One of the biggest disadvantages of the CUSUM control chart is that the underlying data is lost. You are not looking at actual values. The individuals control chart gives you a picture of what is happening in the process through the use of actual values. The CUSUM control chart is the sum of deviations – more difficult to see the underlying process behavior. And for the most part, if you use the additional tests for out of control (zone tests, etc.) with the individuals control chart, the ability of the individuals control chart to detect small shifts approaches that of the CUSUM control chart.

Summary
This publication has introduced the one-sided CUSUM control chart. This type of control chart monitors the cumulative sum of deviations from the process target. It is designed to detect small shifts in the process average from the target value. It is called “one-sided” because there is a cumulative sum on the high side (above the target) and a cumulative sum on the low side (below the target). You can adjust the CUSUM ability to detect shifts by changing the values of k (the allowable slack) and H (the action limits). This type of chart will detect the process shift much quicker than waiting for a point beyond the control limits for the individuals control chart. However, applying the zones tests to the individuals control chart improves its ability to detect those small shifts.





It is somewhat related to weighted average chart ? I feel this is very nice chart to keep eye on when our results are going off-track. Thanks a lot for sharing.
Hi,please from the formula σ =R /1.128 = 0.0279,were did you get the 1.128 ? what is that number ?Thanks
In general, sigma is Rbar/d2 where d2 is a constant that depends on subgroup size. With a moving range of 2, d2 is 1.128.
hi, please from "we know the target is 0,16", how do you know the target? thanks
It is just an example for this newsletter. You would use whatever the target is for your process.
Should be there SH(2)= Max[0, 0.001 + 0.152– 0.16 – 0.01395] = Max[0, -0.021] = 0 ? And the same for the SL. Is it correct? The second sample result is 0.152. Note that this result is below our aim. It if is far enough away, then it should add to the low side value of SL.SH(2)= Max[0, 0.001 + 0.175 – 0.16 – 0.01395] = Max[0, -0.021] = 0SL(2) = Min(0, 0 + 0.175 – 0.16 + 0.01395] = Min[0, 0.035] = 0
Thank you for pointing that out to me.
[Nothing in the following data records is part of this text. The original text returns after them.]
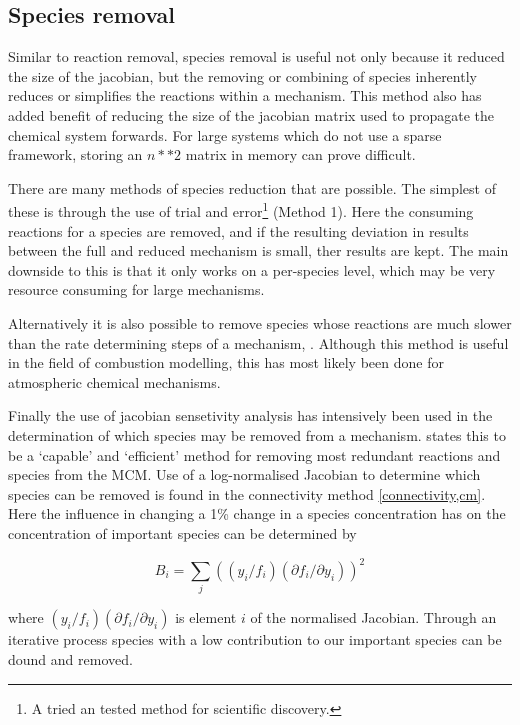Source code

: \subsection{Species removal}
Similar to reaction removal, species removal is useful not only because it reduced the size of the jacobian, but the removing or combining of species inherently reduces or simplifies the reactions within a mechanism.  This method also has added benefit of reducing the size of the jacobian matrix used to propagate the chemical system forwards. For large systems which do not use a sparse framework, storing an $n**2$ matrix in memory can prove difficult.

There are many methods of species reduction that are possible. The simplest of these is through the use of trial and error\footnote{A tried an tested method for scientific discovery.} \citep{tur1990} (Method 1). Here the consuming reactions for a species are removed, and if the resulting deviation in results between the full and reduced mechanism is small, ther results are kept. The main downside to this is that it only works on a per-species level, which may be very resource consuming for large mechanisms.

Alternatively it is also possible to remove species whose reactions are much slower than the rate determining steps of a mechanism, \citep{frenk}. Although this method is useful in the field of combustion modelling, this has most likely been done for atmospheric chemical mechanisms. 

Finally the use of jacobian sensetivity analysis has intensively been used in the determination of which species may be removed from a mechanism.    
\cite{whitehouse1} states this to be a `capable' and `efficient' method for removing most redundant reactions and species from the MCM. Use of a log-normalised Jacobian to determine which species can be removed is found in the connectivity method \autoref{connectivity,cm}. 
Here the influence in changing a 1\%  change in a species concentration has on the concentration of important species can be determined by


\begin{equation}
B_i  = \sum_j(({y_i}/{f_i})({\partial f_i}/{\partial y_i}))^2 \label{connectivity}
\end{equation}

 where $({y_i}/{f_i})({\partial f_i}/{\partial y_i})$ is element $i$ of the normalised Jacobian. Through an iterative process species with a low contribution to our important species can be dound and removed.




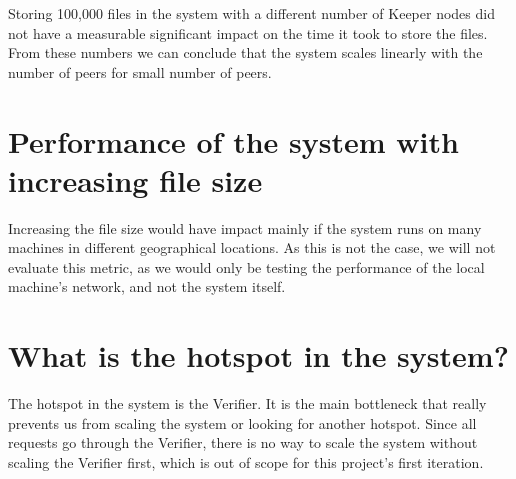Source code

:\documentclass[ twoside,openright,titlepage,numbers=noenddot,headinclude,%
                footinclude=true,cleardoublepage=empty,abstractoff, %
                BCOR=5mm,paper=a4,fontsize=11pt,%
                ngerman,american,%
                ]{scrreprt}
\begin{document}
Storing 100,000 files in the system with a different number of Keeper nodes did not have a measurable significant
impact on the time it took to store the files.
From these numbers we can conclude that the system scales linearly with the number of peers for small number of peers.

\section{Performance of the system with increasing file size}

Increasing the file size would have impact mainly if
the system runs on many machines in different geographical locations.
As this is not the case, we will not evaluate this metric,
as we would only be testing the performance of the local machine's network, and not the system itself.

\section{What is the hotspot in the system?}

The hotspot in the system is the Verifier.
It is the main bottleneck that really prevents us from scaling the system or looking for another hotspot.
Since all requests go through the Verifier, there is no way to scale the system without scaling the Verifier first,
which is out of scope for this project's first iteration.


\printbibliography
\end{document}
It has been corrected in the article.
Hi, i calculated Std Dev in minitab as 0,02588, so why don't we take 0,02588 (instead of 0,0279) when we're calculating H and k? Is it a wrong way?
This paper uses the moving range to estimate the standard deviation. Using the moving range chart makes sure that the process is consistent. You an use the standard deviation if you want as long as the process is consistent ( in control). There is not much difference between them in that case.
Many thanks for this. I found this extremely useful as I wanted to understand how to do this 'by hand' as opposed to the other searches that I encountered that signposted to packages / programs.
Dear Bill McNeese!Do you have an example of cusum chart for subgroups with sample size of n>1?Thanks alot for your feedback!!
What are you looking for? Please let me know at bill@www.spcforexcel.com and I will see what i can do.
if the standard deviation is not known then how to calculate it to draw CUSUM chart?
You can use the moving range as shown above to estimate the standard deviation.